In conversation with Anoop Bhaskar on the Good, the Bad and the Ugly of markets
Amidst skyrocketing inflation, geopolitical tensions and a potential rise in interest rates, the rally in global equities has come under a lot of scrutiny nowadays. Moreover, many investors are skeptical about the durability of pullback rallies. With risks emanating from global factors, it’s imperative to take a 360 degree view of the market conditions.
On this backdrop, we spoke to Anoop Bhaskar, head of equity at IDFC Mutual Fund. In a freewheeling conversation, Anoop shared his market view and offered some invaluable insights to investors.
To begin with, Anoop drew attention to the four fundamental market drivers—macroeconomic factors, growth in corporate earnings, liquidity and valuations. The webinar’s high-point was his subtle reference to the challenge of balance political cycles and market cycles.

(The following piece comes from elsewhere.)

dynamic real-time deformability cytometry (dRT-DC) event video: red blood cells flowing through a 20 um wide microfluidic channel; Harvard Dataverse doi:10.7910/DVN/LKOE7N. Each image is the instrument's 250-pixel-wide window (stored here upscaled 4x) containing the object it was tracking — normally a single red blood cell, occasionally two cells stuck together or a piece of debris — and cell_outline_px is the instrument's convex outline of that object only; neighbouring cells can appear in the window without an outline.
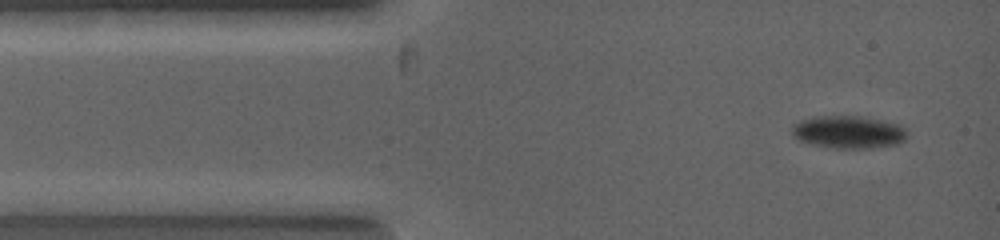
{"species": "common noctule bat (a hibernating species)", "species_latin": "Nyctalus noctula", "temperature_condition": "warm", "stored_images_in_passage": 7, "camera_frame_rate_fps": 5000, "um_per_image_px": 0.085, "animal": {"sex": "female", "body_mass_g": 19.0, "forearm_length_mm": 53.3}, "frame": {"image": 1, "passage_image": 1, "time_ms": 0.0, "image_size_px": [1000, 240], "cell_outline_px": [[908, 136], [904, 140], [896, 144], [868, 148], [836, 148], [816, 144], [800, 140], [792, 132], [792, 128], [800, 120], [816, 116], [860, 116], [880, 120], [896, 124], [904, 128], [908, 132]], "centroid_in_image_um": [72.16, 11.21], "position_along_channel_um": 12.8, "area_um2": 21.44}}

Below are some of the major highlights of our conversation with Anoop Bhaskar
Views on Macros
- Despite three waves of the coronavirus pandemic, the performance of the manufacturing sector has been resilient.
- There haven’t been recessionary pressures although there’s been softness in the performance of the services sector, which needs to see some improvements.
- Amongst the three determinants of interest rates—credit growth, inflation and GDP, only inflation has so far been a worrisome factor for India.
- Here too, inflation appears primarily supply driven which means, change in the monetary policy may hardly help reduce the headline inflation. Which means the economy doesn’t seem overheated.
On earnings growth
- Earnings Per Share (EPS) of BSE 200 companies is expected to grow at 79% in FY22—from Rs 173 in FY21 to Rs 310. This would be the best annual growth after 2003.
- In FY23, EPS of BSE 200 companies is likely to climb further to Rs 374—a 21% jump.
- Between FY22 and FY24, cyclical sectors are expected to clock 17% growth while non-cyclicals may post 21% growth.
- Autos, industrials, consumer discretionary and banks are forecasted to clock 64%, 41%, 33% and 28% profit growth respectively between FY22 and FY24.
- India’s two-wheeler sector might see a rapid transition from Internal Combustion Engine (ICE) to Electric Vehicle over the next 3-5 years.
- Commercial Vehicles (CVs) may also see a volume uptick in the calendar year 2022 and 2023.
- With the opening up of the economy, Information Technology (IT) might see some earnings pressure.
- Nearly 50% of overall FPI holdings in India are in financial companies, thus, banks fell sharply under the recent market downtrend.
- Strong domestic flows have helped negate the impact of Foreign Portfolio Investors (FPI) selling
- Effective marketing campaigns such as Mutual Fund Sahi Hai have been instrumental in channelizing retail savings to equity markets.
- Splendid returns generated by Indian equities over the last two years have drawn new investors to markets.
- Fear of Missing Out (FOMO) on stock market rallies has made the chorus even louder.
- Market-cap-to-GDP ratio is above its 5-year average even after smoothening out the effects of the fall in the GDP due to coronavirus pandemic.
- Except in the case of small caps, valuations in other market cap segments are close to the upper end of the 15-year range.
As compared to that of 2018, the regulatory environment appears benign but global macros look deteriorated thanks to rising inflation and geopolitical tensions in Europe.
On the positive side, corporate and banking balance sheets are in good shape at present as compared to those in 2018.
Price-to-Earnings (P/E) multiples may contract hence focusing on earnings is crucial.
Market returns are likely to be back-ended rather than front ended. Meaning, the average returns for the next few years will be chiefly driven by returns in the farther periods rather than those in the foreseeable future.
Over the next 1 year, Nifty is likely to remain range-bound between 16,000 and 19,000. The breakout may happen only if crude oil drops drastically, say to USD 70/bbl or the Federal Reserve hikes interest rates only a couple of times.
Some thought-provoking remarks…
India has a large market which might give it an edge in attracting giant multi-national companies.
India is likely to grab a fair share of incremental global exports. But for that, India must first prove its manufacturing prowess on the global scale and play according to its strengths rather than squandering efforts on all fronts.
India may have to attain global scale, adhere to globally competitive cost structures and build unparalleled expertise in at least a few areas of manufacturing. In this context, cotton-based textiles, two-wheelers and select auto ancillaries, to name a few, appear brighter spots.
Finally, two crucial bits for investors
- This isn’t a time to sellout and sit-out; 10%-15% of the portfolio may still be in small cap funds.
- Investors must have realistic expectations from markets. Over-committing to the markets at this juncture may bring about ROFI (Regret of being fully invested) feelings.